:: Supplied data

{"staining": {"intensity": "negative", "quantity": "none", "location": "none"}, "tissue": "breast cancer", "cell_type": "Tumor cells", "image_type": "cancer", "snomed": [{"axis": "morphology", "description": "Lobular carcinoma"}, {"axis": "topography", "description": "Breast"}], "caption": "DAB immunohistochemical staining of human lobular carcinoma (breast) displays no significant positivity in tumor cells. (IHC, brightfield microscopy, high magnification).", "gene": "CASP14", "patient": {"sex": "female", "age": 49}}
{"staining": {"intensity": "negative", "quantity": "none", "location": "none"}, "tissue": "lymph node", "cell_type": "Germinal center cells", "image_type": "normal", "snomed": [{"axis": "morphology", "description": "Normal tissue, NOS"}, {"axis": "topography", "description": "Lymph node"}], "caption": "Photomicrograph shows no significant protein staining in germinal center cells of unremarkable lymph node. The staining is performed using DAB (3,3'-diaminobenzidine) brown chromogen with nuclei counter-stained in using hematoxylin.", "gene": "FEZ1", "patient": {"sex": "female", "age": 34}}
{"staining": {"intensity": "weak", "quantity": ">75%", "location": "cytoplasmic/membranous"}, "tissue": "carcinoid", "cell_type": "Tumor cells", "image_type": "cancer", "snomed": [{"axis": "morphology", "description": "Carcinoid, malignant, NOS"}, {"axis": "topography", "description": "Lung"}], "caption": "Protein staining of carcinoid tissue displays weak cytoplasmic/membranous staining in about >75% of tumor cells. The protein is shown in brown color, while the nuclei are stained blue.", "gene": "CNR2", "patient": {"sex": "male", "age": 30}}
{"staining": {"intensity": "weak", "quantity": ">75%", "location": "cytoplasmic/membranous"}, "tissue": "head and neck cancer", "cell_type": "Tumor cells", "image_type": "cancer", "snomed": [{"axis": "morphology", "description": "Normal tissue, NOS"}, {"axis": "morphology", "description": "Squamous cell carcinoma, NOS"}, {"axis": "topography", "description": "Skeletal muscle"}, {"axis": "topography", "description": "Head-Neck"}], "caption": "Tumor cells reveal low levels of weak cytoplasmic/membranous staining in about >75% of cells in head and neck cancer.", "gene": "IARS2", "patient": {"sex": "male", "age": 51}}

::::

▶ _What needs to be done_
The material is to be output in full, exactly as it stands.

▶ _Task output_
{"staining": {"intensity": "negative", "quantity": "none", "location": "none"}, "tissue": "breast cancer", "cell_type": "Tumor cells", "image_type": "cancer", "snomed": [{"axis": "morphology", "description": "Lobular carcinoma"}, {"axis": "topography", "description": "Breast"}], "caption": "DAB immunohistochemical staining of human lobular carcinoma (breast) displays no significant positivity in tumor cells. (IHC, brightfield microscopy, high magnification).", "gene": "CASP14", "patient": {"sex": "female", "age": 49}}
{"staining": {"intensity": "negative", "quantity": "none", "location": "none"}, "tissue": "lymph node", "cell_type": "Germinal center cells", "image_type": "normal", "snomed": [{"axis": "morphology", "description": "Normal tissue, NOS"}, {"axis": "topography", "description": "Lymph node"}], "caption": "Photomicrograph shows no significant protein staining in germinal center cells of unremarkable lymph node. The staining is performed using DAB (3,3'-diaminobenzidine) brown chromogen with nuclei counter-stained in using hematoxylin.", "gene": "FEZ1", "patient": {"sex": "female", "age": 34}}
{"staining": {"intensity": "weak", "quantity": ">75%", "location": "cytoplasmic/membranous"}, "tissue": "carcinoid", "cell_type": "Tumor cells", "image_type": "cancer", "snomed": [{"axis": "morphology", "description": "Carcinoid, malignant, NOS"}, {"axis": "topography", "description": "Lung"}], "caption": "Protein staining of carcinoid tissue displays weak cytoplasmic/membranous staining in about >75% of tumor cells. The protein is shown in brown color, while the nuclei are stained blue.", "gene": "CNR2", "patient": {"sex": "male", "age": 30}}
{"staining": {"intensity": "weak", "quantity": ">75%", "location": "cytoplasmic/membranous"}, "tissue": "head and neck cancer", "cell_type": "Tumor cells", "image_type": "cancer", "snomed": [{"axis": "morphology", "description": "Normal tissue, NOS"}, {"axis": "morphology", "description": "Squamous cell carcinoma, NOS"}, {"axis": "topography", "description": "Skeletal muscle"}, {"axis": "topography", "description": "Head-Neck"}], "caption": "Tumor cells reveal low levels of weak cytoplasmic/membranous staining in about >75% of cells in head and neck cancer.", "gene": "IARS2", "patient": {"sex": "male", "age": 51}}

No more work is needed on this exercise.